Write the next part of the article on men mentoring women after #MeToo, picking up right after its final sentence.
>> begin Source excerpt
The #MeToo movement has helped bring the problem of sexual harassment in the workplace to the forefront and has raised awareness about the need to level the playing field between men and women. However, the movement has created unintended consequences that could be hurting women in the workplace.
“Since #MeToo, many men have been hesitant even to reach out to or try to mentor any females, afraid they will be misunderstood and convicted of sexual harassment,” said business coach Stacy Caprio. As a result, women could be unfairly missing out on opportunities to learn from male leaders and to work effectively with male colleagues. That’s why Caprio said men need to get over their fears about a #MeToo backlash and stop tiptoeing around women. Men can and should continue to mentor female employees in order to effectively support women in the workplace.
Challenge Yourself to Understand Why There Is a #MeToo Movement
Before figuring out what behaviors you should adopt and which to avoid to be a good mentor, try to gain some perspective by understanding why there is a #MeToo movement, said employment attorney Nance L. Schick. You can do this by imagining that you’re going to a foreign land where most everyone is physically stronger than you, and they have their own preconceived notions about you based on what they’ve learned about your society from TV, movies and the internet.
>> end Source excerpt
>> begin Stored data
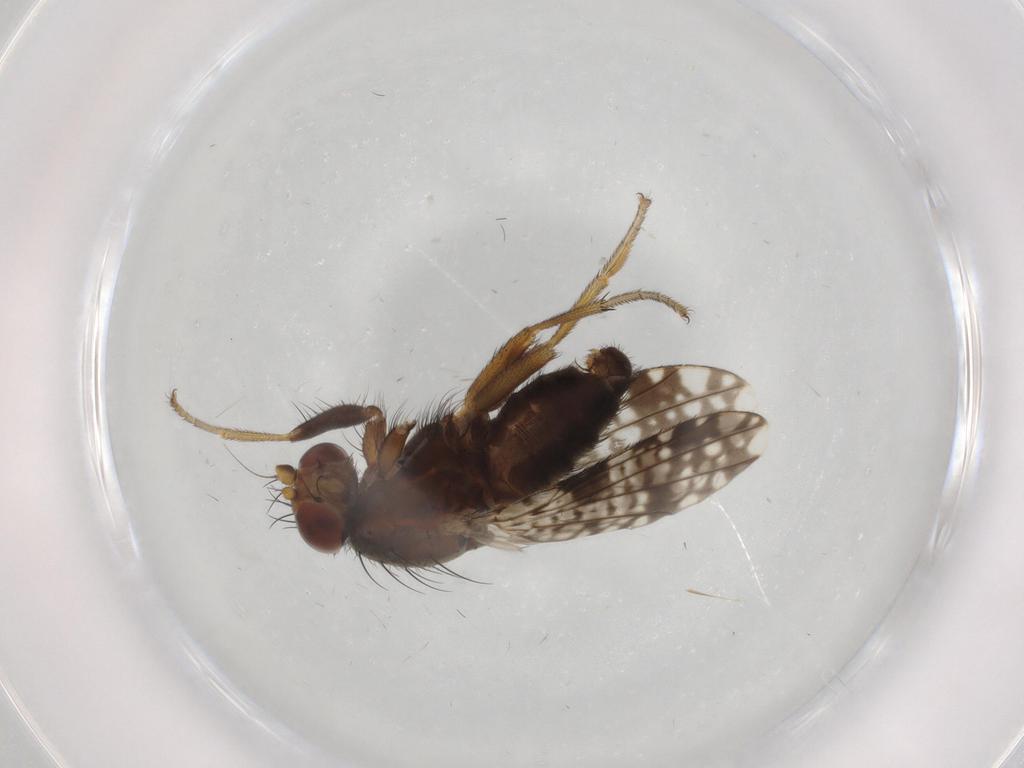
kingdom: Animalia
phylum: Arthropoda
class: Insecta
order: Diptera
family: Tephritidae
>> end Stored data
>> begin Stored data
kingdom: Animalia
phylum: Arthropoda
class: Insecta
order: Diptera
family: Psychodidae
>> end Stored data
-- The result --
“They think you’re not as smart; you think they’re potentially violent, especially if they don’t get what they want from you,” Schick said. “What would you need to feel safer? How would you overcome your implicit biases — and theirs — so you can work together as equals?”
When you can answer those questions, you’ll be in a better position to create a more welcoming environment for women in your workplace.
Treat All Employees Equally
To be an effective leader for women in the workplace, you have to treat them the same way that you treat male employees, said Larry Sternberg, a business coach and co-author of “Managing to Make a Difference.”
“For instance, if you don’t hug the men, don’t hug the women,” he said. “And, don’t exclude a woman, either. If you are going to the ax throwing bar (there are two where I live) with some guys [from work], don’t assume the women won’t want to join the group.”
Establish Expectations and Ground Rules
If you want to be a great mentor to women in the workplace, you need to have a framework for how you want to engage with them, said Vivian Garcia-Tunon, an executive coach and founder of VGT Consulting Group.
“Ask yourself beforehand what is the purpose of this meeting and what do you want to talk to them about,” she said. “If you’re upfront and clear about the meeting’s agenda, there is less room for ambiguity or misinterpretation.”
Make Yourself Accessible
Don’t shut yourself off to women employees for fear of saying or doing the wrong thing.
“Make yourself accessible to female workers as you are accessible to male workers,” said Matt Dodgson, co-founder of recruiting firm Market Recruitment.
Not only should you have an open-door policy at the office, but you should also ensure that work-related events outside of the office aren’t male-focused and less welcoming for women — such as late-night drinking at a bar.
“Be known as the leader who can meet with colleagues over lunch or an evening coffee,” Dodgson said. “This way, you will set yourself apart as a mentor who understands the needs of both your female and male colleagues.”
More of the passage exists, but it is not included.